Just ask Siddiqui, who, by the way, is serving her time in Fort Worth’s Carswell Federal Medical Center, which houses female inmates of varying “security levels” and “mental-health needs.”
As Phyllis Chesler wrote on Wednesday for IPT (Investigative Project on Terrorism) News, “Siddiqui has revealed herself to be an inflamed Jew-hater. Her trial opened with a demand that her jury be genetically tested to ensure that there were no Jews among them. Her conviction was met by an outburst that it was ‘a verdict coming from Israel and not from America. That’s where the anger belongs.’”
In addition, according to Chesler, Siddiqui “reportedly wrote to [former] President [Barack] Obama, telling him the ‘cruel, ungrateful back-stabbing of the Jews... caused them to be mercilessly expelled from wherever they gain strength. This is why ‘holocausts’ keep happening to them repeatedly!’”
So much for any doubt there may have been regarding Akram’s choice of venue last weekend.
SIMON’S LOCATION of choice for his heinous crime was not random either. Pushing people onto the subway tracks has become a fad for the Big Apple’s “homeless” and “mentally ill.”
Michelle Go, Simon’s victim, was not as lucky as the Beth Israel worshipers. The Upper West Side resident literally didn’t know what hit her on that otherwise ordinary Saturday.
A woman who saw Simon charging through the platform with his arms positioned to commit the murder didn’t have time to do anything but move out of his way. In that split second, warning others of his onslaught wasn’t even an option.
Nor was anybody able to jump to Go’s rescue, in the way that a few heroic New Yorkers have done recently in the face of similar brutality, because the train was already on a fast approach. All that was left for those witnessing her plunge to her death was to scream in horror.
Simon, who exited the station as swiftly as he had entered it, turned himself in to police. This was fortunate, since NYPD officers were busy nearby quashing a demonstration against vaccine mandates. Had he disappeared into the crowd, he might easily have evaded arrest – as long as he’d been wearing a surgical mask, that is.
His sister, Josette Simon, wept on his behalf during an interview on Monday, telling the New York Post that she once begged a hospital not to let him out. She said that now-61-year-old had been diagnosed with schizophrenia when he was in his 30s, and that his condition “worsened” after their mother died 23 years ago.
“She was taking care of him,” Josette said. “She had to call the police on him a couple of times, but after that, he went downhill. He’s been in and out of mental hospitals [for] at least 20 years.”
She added that, at some point, “one of my sisters took him in. He stayed [in Georgia], and then he said, ‘I have to go back to New York.’”

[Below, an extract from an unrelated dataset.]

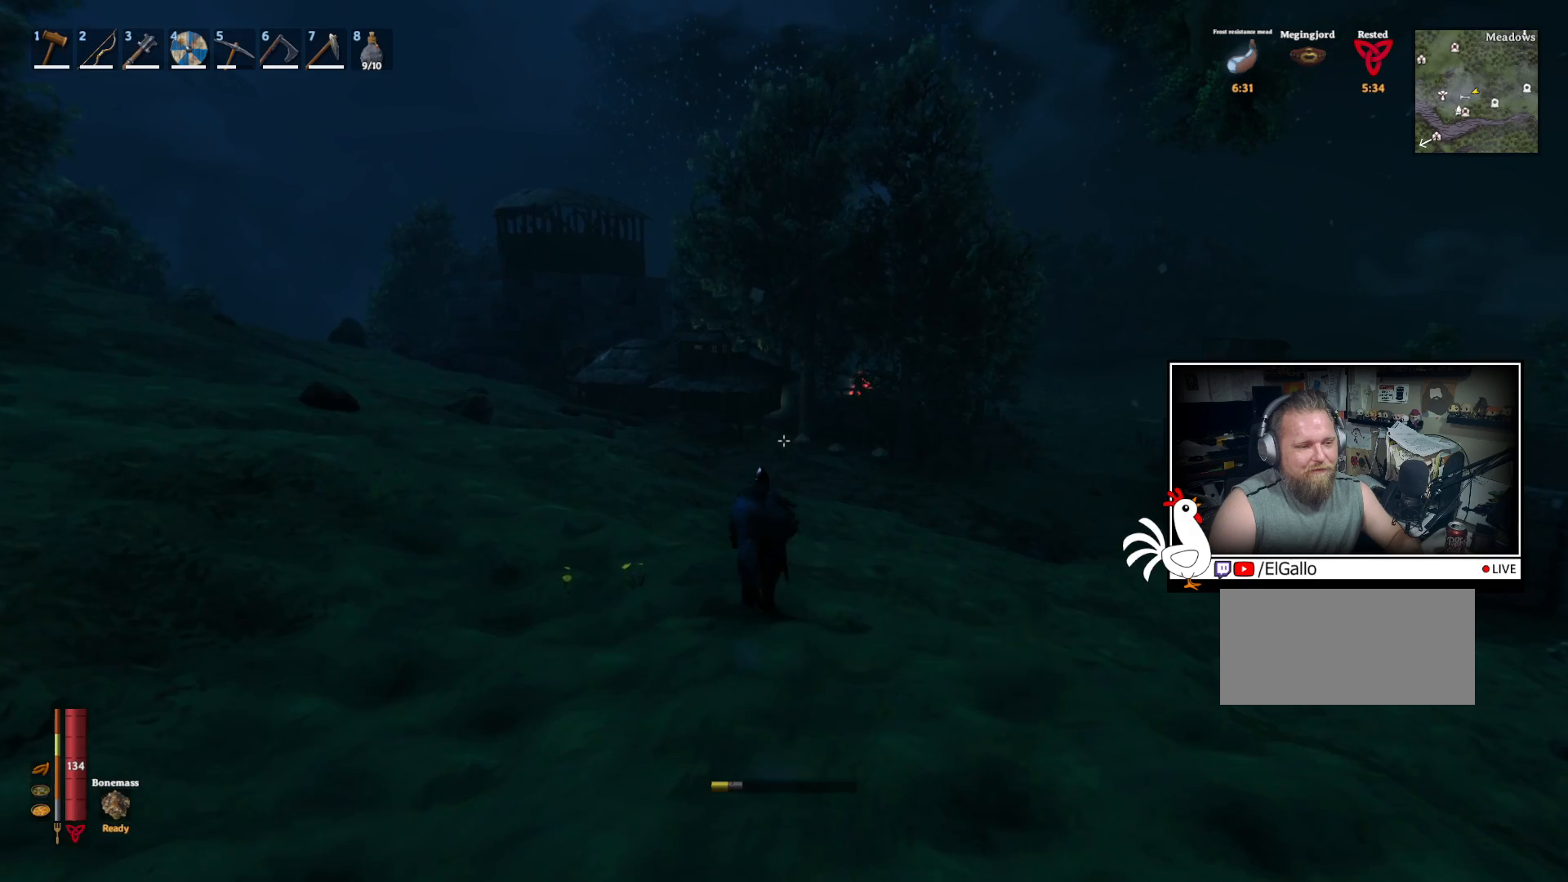
{"keys": ["shift", "w"], "mouse": [], "events": []}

THE NYPD said that Simon, described by most news outlets as “homeless,” has a long history of criminal activity, incarceration and parole. A comparison of his sister’s account with that of the police reveals a timeline that’s more than merely vague.
One certainty, however, is that he’s being charged with Go’s murder, as he should be. This doesn’t mean that he’ll be deemed competent to stand trial, though – being “mentally ill” and all. If he’d at least been shot and killed, like Akram, the question would be moot.
This is not to say that Akram was of sound mind and that Simon isn’t delusional. That’s for psychiatrists to determine, which, apparently, they already did. If so, they must have missed the genuine threat that these men posed.
Either way, they both should have been locked up for good long ago, either in jail or in an institution for the criminally insane. Akram is finally where he belongs. Let’s hope to be able to say the same about Simon. Anyone who feels otherwise needs to have his head examined.